Et d’ajouter : « J’ai fait mon discours d’avant-finale le mercredi précédent au moment de la « bière du président », c’est une de nos traditions. Je leur ai dit la chance que j’avais de devoir jouer cette deuxième finale et de pouvoir écrire l’histoire. » 19h30, fin de l’entretien et départ pour le Vélodrome avec l’escorte de motards pour éviter les embouteillages. Plongée dans les entrailles du stade, passage par les vestiaires, sortie sur la pelouse vers 20h. Lacroix retrouve ses comparses, Lucien Simon et Frédéric Calamel, les poches pleines de grigris. Puis il s’échappe quelques instants pour embrasser son fils Matéo, installé derrière les poteaux avec les supporters et les espoirs du Stade sacrés champions de France début juin. Il se dirige ensuite vers le panier présidentiel, où il retrouve Alexandra, sa compagne et future épouse, et la troupe des dirigeants de la Ligue ou de la Fédération avant de redescendre peu avant 21h pour le protocole d’avant-match, les hymnes et la présentation des joueurs.
« C’est facile d’être le président de ce club »
Le reste, vous le savez. Didier Lacroix a vécu une finale au scénario plus apaisé qu’à l’habitude. » Ne vous méprenez pas, il y a toujours du stress… J’ai encore du mal à réaliser ce que les joueurs viennent de faire après une saison incroyable. Nous ne voulons pas que ça s’arrête, tellement ce que nous avons vécu ensemble a été fort. , je veux juste leur dire merci. Après la Coupe du monde, ils ont fait preuve d’une résilience incroyable. C’est facile d’être président de ce club, composé de gens simples comme Antoine (Dupont), de gars ordinaires qui font des choses extraordinaires. , oui, c’est facile et agréable, du caractère, de l’humanité, de la solidarité et de la convivialité. Sans oublier la loyauté et l’honnêteté. Mais au-delà de ce doublé, je veux retenir les performances de nos équipes de jeunes, avec les titres évidemment et. ces treize joueurs de notre équipe qui ont notamment participé à la finale de la Champions Cup contre le Leinster, tout cela a du sens.
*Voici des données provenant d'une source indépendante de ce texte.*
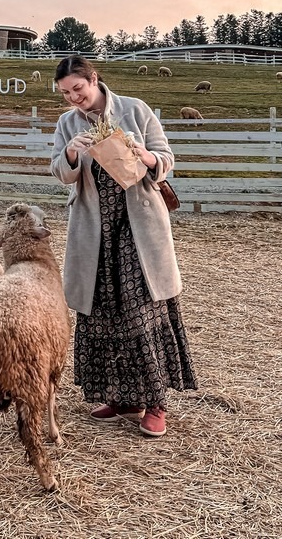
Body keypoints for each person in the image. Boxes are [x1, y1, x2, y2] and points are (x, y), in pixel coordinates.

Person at [49, 55, 197, 438]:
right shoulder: (67, 124)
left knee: (140, 309)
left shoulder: (135, 109)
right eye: (66, 93)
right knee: (101, 311)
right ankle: (122, 398)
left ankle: (156, 403)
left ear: (93, 79)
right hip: (94, 230)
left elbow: (165, 158)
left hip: (138, 226)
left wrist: (142, 154)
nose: (73, 98)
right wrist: (71, 154)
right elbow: (60, 173)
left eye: (78, 89)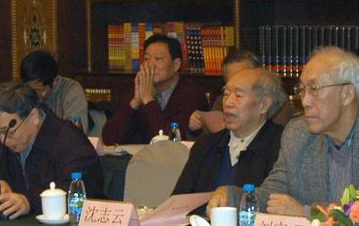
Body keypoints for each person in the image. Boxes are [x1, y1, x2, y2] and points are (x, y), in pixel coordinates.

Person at [238, 47, 359, 216]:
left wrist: (306, 212)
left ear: (347, 94)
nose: (305, 101)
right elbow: (273, 193)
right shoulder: (298, 133)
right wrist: (232, 199)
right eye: (302, 90)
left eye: (314, 89)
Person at [0, 84, 104, 219]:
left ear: (34, 117)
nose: (4, 140)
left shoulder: (70, 141)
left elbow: (81, 190)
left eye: (7, 132)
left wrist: (30, 201)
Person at [172, 66, 286, 196]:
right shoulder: (205, 146)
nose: (228, 103)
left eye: (238, 96)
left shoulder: (282, 147)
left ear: (264, 105)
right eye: (226, 94)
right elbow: (178, 200)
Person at [101, 33, 209, 144]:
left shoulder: (192, 95)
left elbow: (171, 141)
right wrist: (134, 103)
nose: (150, 65)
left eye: (158, 59)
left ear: (176, 65)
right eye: (146, 58)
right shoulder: (138, 89)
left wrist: (148, 100)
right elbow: (110, 139)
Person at [189, 49, 293, 134]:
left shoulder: (276, 101)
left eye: (244, 76)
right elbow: (209, 135)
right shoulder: (222, 101)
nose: (229, 102)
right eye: (232, 79)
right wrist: (197, 126)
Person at [20, 49, 89, 130]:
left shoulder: (72, 90)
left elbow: (74, 132)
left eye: (39, 90)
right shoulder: (24, 93)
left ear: (55, 80)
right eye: (31, 90)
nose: (35, 95)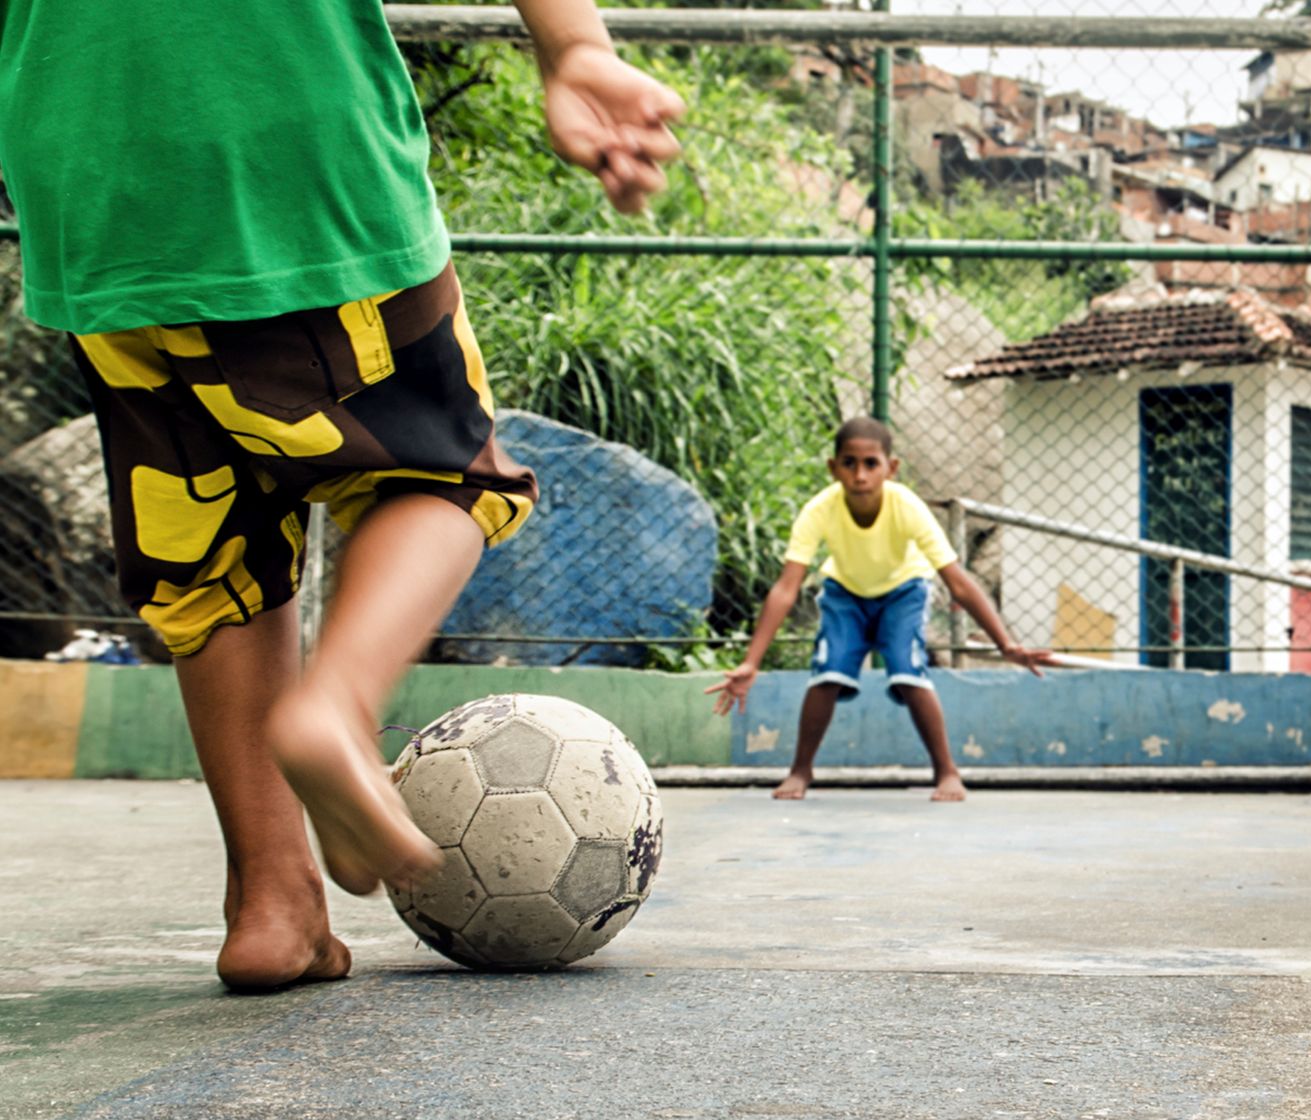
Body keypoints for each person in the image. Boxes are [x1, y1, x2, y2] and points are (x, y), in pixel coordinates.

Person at [0, 0, 684, 990]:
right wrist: (574, 44)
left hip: (84, 174)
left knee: (216, 557)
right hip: (287, 146)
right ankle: (338, 705)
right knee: (446, 475)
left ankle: (274, 907)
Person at [707, 417, 1053, 801]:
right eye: (849, 463)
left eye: (871, 463)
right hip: (846, 594)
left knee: (908, 672)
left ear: (891, 468)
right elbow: (786, 588)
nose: (860, 475)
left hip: (902, 592)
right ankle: (800, 771)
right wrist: (752, 662)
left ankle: (947, 771)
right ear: (833, 467)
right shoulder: (820, 509)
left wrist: (1005, 644)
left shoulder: (907, 506)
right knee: (827, 672)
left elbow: (958, 581)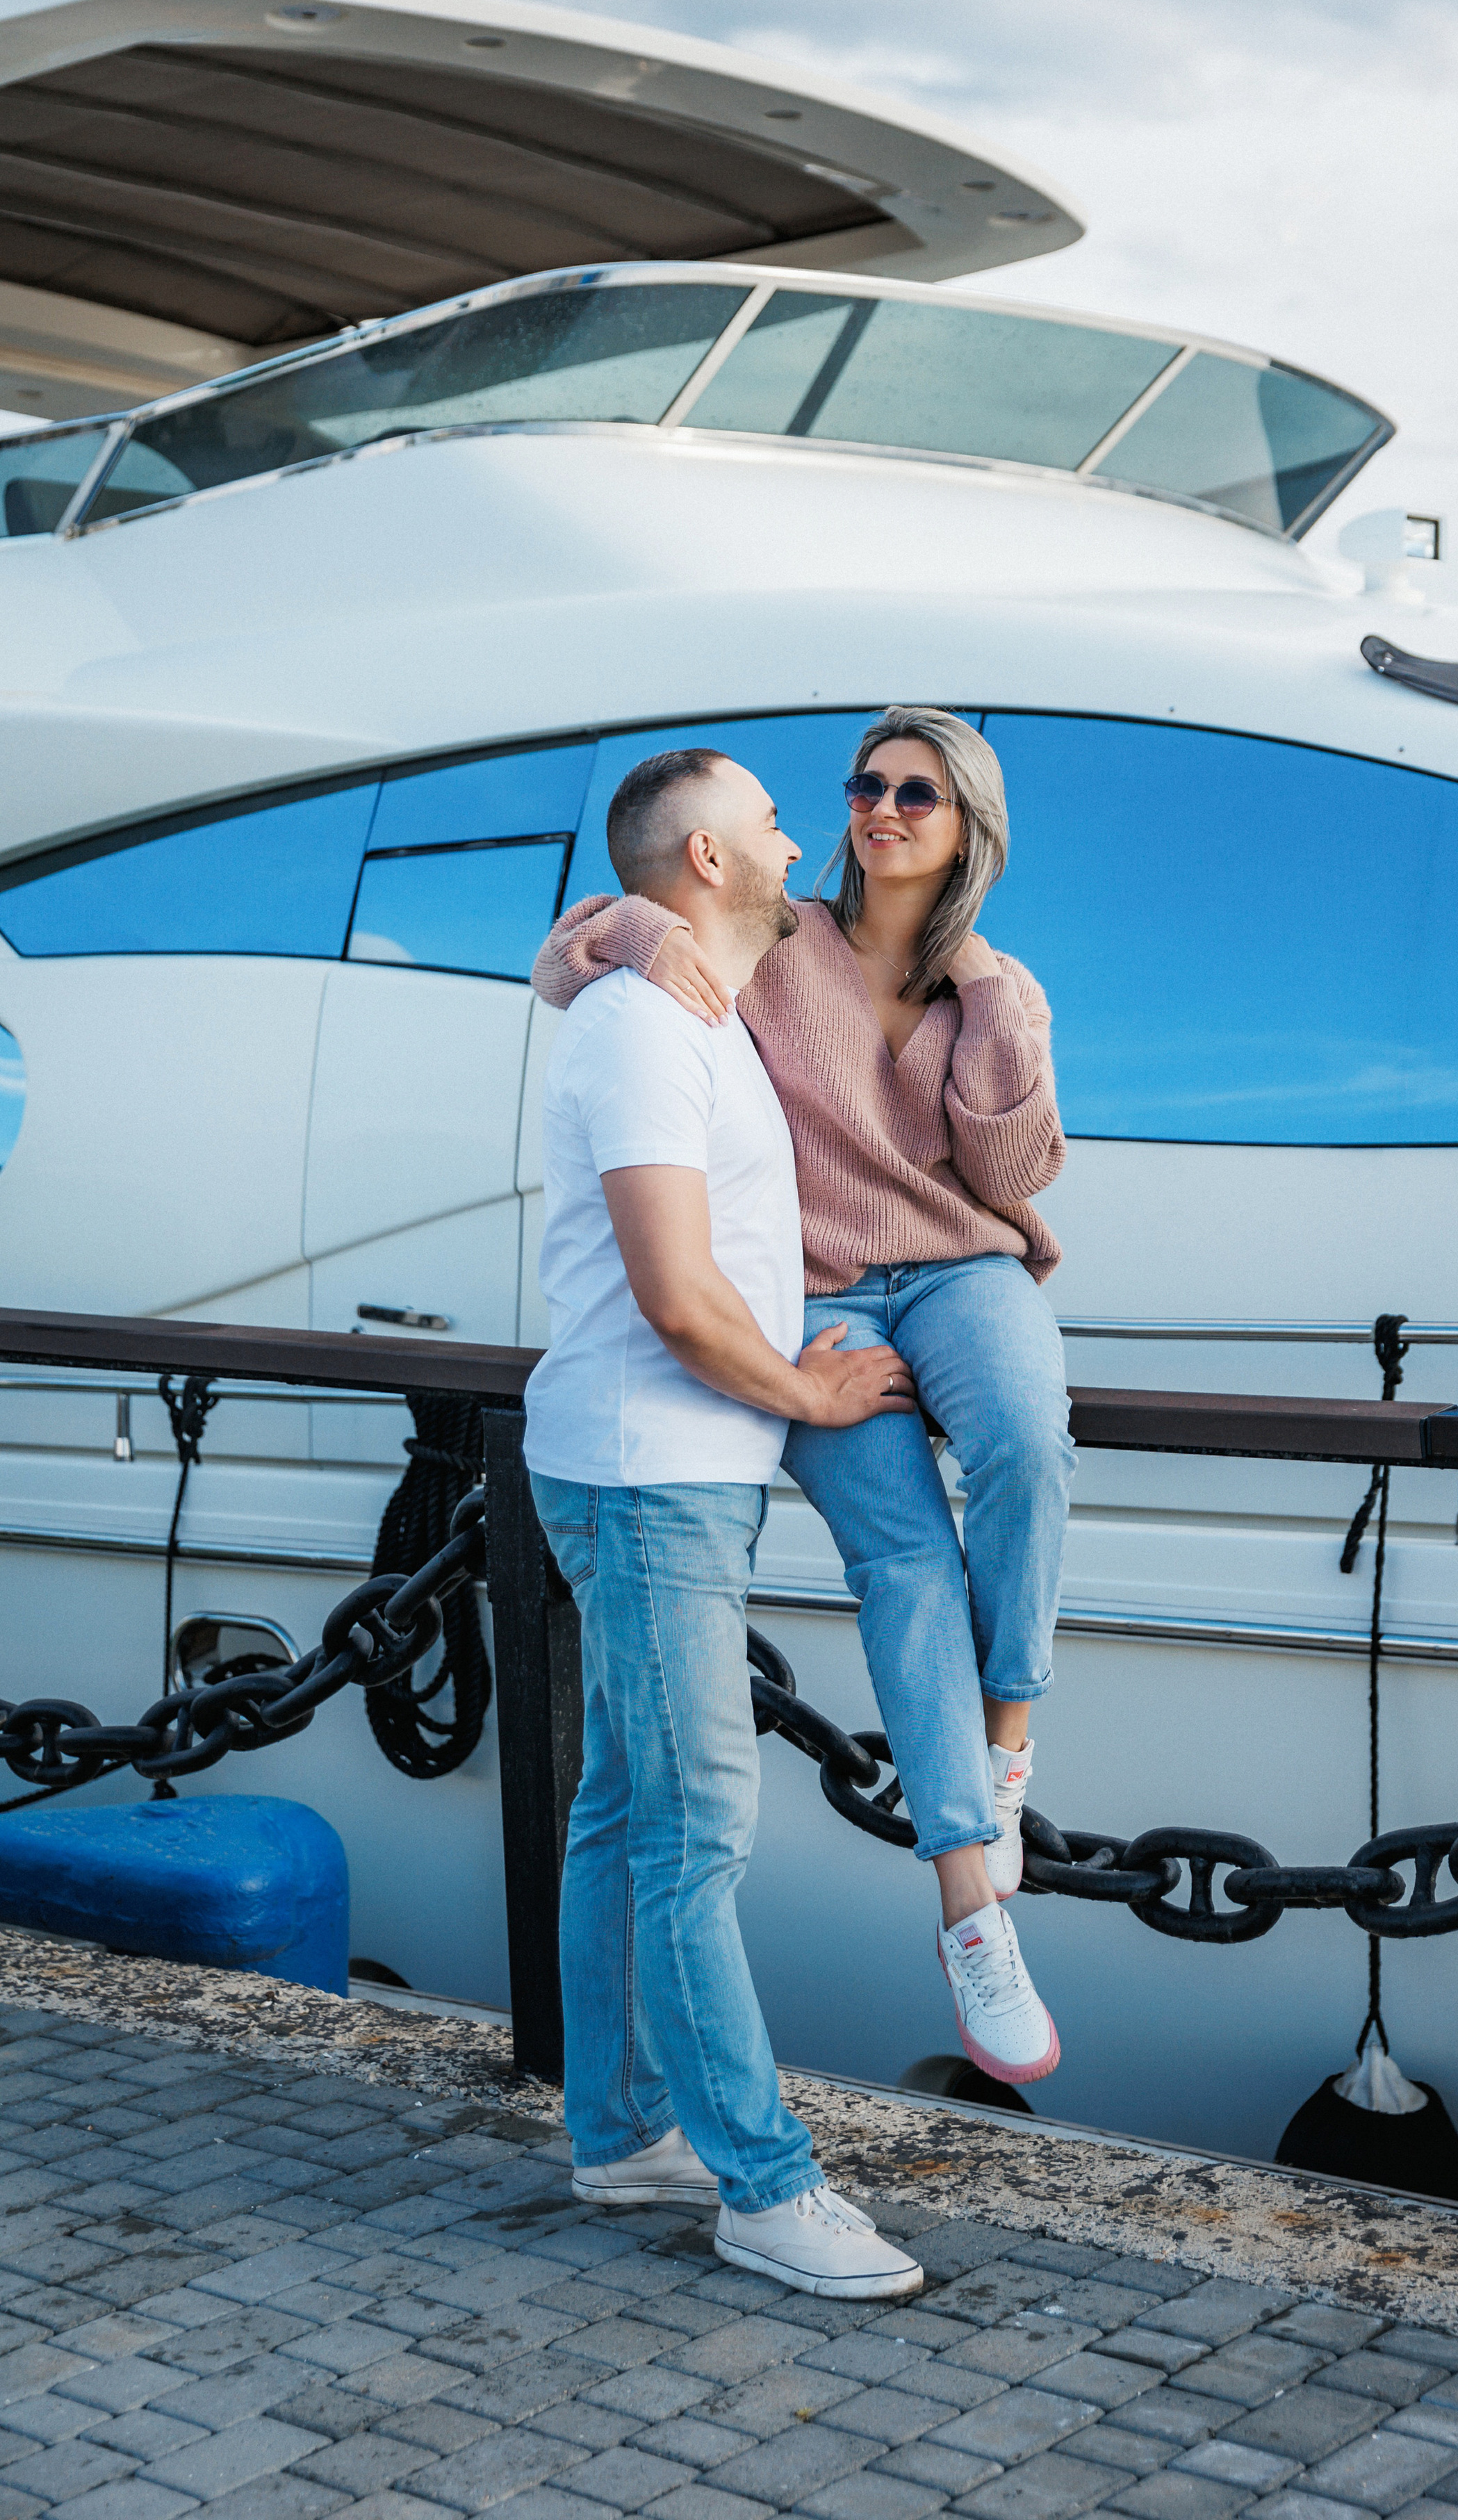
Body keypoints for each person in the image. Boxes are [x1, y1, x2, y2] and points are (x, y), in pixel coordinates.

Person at [533, 707, 1073, 2091]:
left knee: (1023, 1443)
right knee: (899, 1555)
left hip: (960, 1270)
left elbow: (1016, 1171)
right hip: (822, 1296)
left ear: (967, 831)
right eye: (864, 786)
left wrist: (991, 996)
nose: (880, 809)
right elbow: (573, 948)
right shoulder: (779, 935)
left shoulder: (994, 985)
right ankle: (970, 1913)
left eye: (917, 794)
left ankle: (1006, 1739)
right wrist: (645, 935)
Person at [524, 742, 926, 2299]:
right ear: (705, 861)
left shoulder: (689, 993)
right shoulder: (645, 1024)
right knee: (695, 1826)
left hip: (668, 1468)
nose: (798, 834)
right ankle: (763, 2186)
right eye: (768, 819)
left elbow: (579, 935)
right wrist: (808, 1397)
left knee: (626, 1809)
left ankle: (623, 2134)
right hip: (649, 1469)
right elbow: (677, 1296)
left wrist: (599, 928)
23 heures, fin du bal. Lacroix retrouve ses hommes sur la pelouse pour un ballet d’embrassades. La troisième mi-temps peut débuter dans l’intimité des vestiaires. Le traditionnel cigare à la main, lunettes de soleil sur le nez, pieds nus et cravate volée par Dupont. Une photo avec le Shield partagée avec Peato Mauvaka pour annoncer sa prolongation. Lacroix trinque avec les joueurs, les félicite et reçoit aussi ses félicitations. Deux heures plus tard, il est l’un des tout derniers à quitter les vestiaires pour s’engouffrer dans un bus bondé, et traverser Marseille jusqu’à l’after-party organisée par le club sur le toit des Terrasses du Vieux port. C’est Marseille, Didier. Pour une nuit blanche et une fête partagée entre les joueurs. Tradition, pour toujours.